» Problem details
Rewrite the data from its first line through the line containing "3. Озеро Юрумкувеем", inclusive, changing "Consumo" to "Consumo energetico" and leaving everything else as it is.

Extracted information section start

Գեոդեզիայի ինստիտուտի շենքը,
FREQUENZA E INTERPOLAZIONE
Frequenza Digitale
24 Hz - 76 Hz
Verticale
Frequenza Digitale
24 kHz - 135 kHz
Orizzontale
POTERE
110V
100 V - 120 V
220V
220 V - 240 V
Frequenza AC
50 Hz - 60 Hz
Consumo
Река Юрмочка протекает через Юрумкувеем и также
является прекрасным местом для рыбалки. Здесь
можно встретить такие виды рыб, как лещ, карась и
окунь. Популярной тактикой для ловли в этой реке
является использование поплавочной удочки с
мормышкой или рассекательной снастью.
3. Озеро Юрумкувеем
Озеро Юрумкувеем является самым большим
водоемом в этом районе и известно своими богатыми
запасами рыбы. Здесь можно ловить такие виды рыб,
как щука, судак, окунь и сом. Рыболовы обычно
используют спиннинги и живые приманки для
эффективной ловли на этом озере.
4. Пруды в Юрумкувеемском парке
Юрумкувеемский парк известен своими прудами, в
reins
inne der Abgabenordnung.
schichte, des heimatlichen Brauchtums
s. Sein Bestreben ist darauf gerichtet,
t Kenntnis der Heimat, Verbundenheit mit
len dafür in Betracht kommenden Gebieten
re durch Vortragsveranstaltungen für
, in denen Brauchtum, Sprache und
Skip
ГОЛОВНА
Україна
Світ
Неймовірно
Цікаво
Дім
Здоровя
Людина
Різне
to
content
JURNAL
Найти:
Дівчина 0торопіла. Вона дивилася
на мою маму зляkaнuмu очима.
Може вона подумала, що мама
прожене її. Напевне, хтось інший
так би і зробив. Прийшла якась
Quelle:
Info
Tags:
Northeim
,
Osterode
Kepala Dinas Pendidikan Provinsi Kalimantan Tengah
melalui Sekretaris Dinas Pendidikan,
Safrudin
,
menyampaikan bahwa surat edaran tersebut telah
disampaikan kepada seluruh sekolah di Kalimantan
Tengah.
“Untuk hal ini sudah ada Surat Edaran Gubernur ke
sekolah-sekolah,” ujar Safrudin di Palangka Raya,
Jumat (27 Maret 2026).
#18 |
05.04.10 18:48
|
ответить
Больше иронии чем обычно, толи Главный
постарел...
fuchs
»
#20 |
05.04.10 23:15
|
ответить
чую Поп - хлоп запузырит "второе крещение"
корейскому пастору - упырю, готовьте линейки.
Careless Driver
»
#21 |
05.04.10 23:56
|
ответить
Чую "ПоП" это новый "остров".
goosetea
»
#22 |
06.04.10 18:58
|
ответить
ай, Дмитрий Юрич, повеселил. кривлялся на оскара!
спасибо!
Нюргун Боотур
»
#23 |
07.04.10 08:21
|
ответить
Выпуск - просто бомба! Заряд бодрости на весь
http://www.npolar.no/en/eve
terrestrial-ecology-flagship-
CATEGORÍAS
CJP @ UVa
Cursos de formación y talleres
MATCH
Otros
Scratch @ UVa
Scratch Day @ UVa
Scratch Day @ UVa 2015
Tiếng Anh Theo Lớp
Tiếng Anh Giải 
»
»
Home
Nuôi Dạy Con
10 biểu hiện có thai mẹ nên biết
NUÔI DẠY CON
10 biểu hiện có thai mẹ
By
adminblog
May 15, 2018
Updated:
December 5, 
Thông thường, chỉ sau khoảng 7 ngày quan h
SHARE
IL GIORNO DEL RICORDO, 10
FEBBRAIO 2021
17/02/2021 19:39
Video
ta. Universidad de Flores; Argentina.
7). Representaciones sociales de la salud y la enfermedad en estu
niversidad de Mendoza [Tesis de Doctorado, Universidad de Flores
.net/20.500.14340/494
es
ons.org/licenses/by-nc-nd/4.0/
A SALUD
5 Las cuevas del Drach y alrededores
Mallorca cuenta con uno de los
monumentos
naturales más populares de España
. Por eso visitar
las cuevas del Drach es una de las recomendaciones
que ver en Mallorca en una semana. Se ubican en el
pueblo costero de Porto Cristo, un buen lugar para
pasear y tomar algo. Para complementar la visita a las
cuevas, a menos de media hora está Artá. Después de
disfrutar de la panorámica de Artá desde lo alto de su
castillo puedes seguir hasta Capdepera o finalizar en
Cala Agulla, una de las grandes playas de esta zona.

Extracted information section end

» The completed task
Գեոդեզիայի ինստիտուտի շենքը,
FREQUENZA E INTERPOLAZIONE
Frequenza Digitale
24 Hz - 76 Hz
Verticale
Frequenza Digitale
24 kHz - 135 kHz
Orizzontale
POTERE
110V
100 V - 120 V
220V
220 V - 240 V
Frequenza AC
50 Hz - 60 Hz
Consumo energetico
Река Юрмочка протекает через Юрумкувеем и также
является прекрасным местом для рыбалки. Здесь
можно встретить такие виды рыб, как лещ, карась и
окунь. Популярной тактикой для ловли в этой реке
является использование поплавочной удочки с
мормышкой или рассекательной снастью.
3. Озеро Юрумкувеем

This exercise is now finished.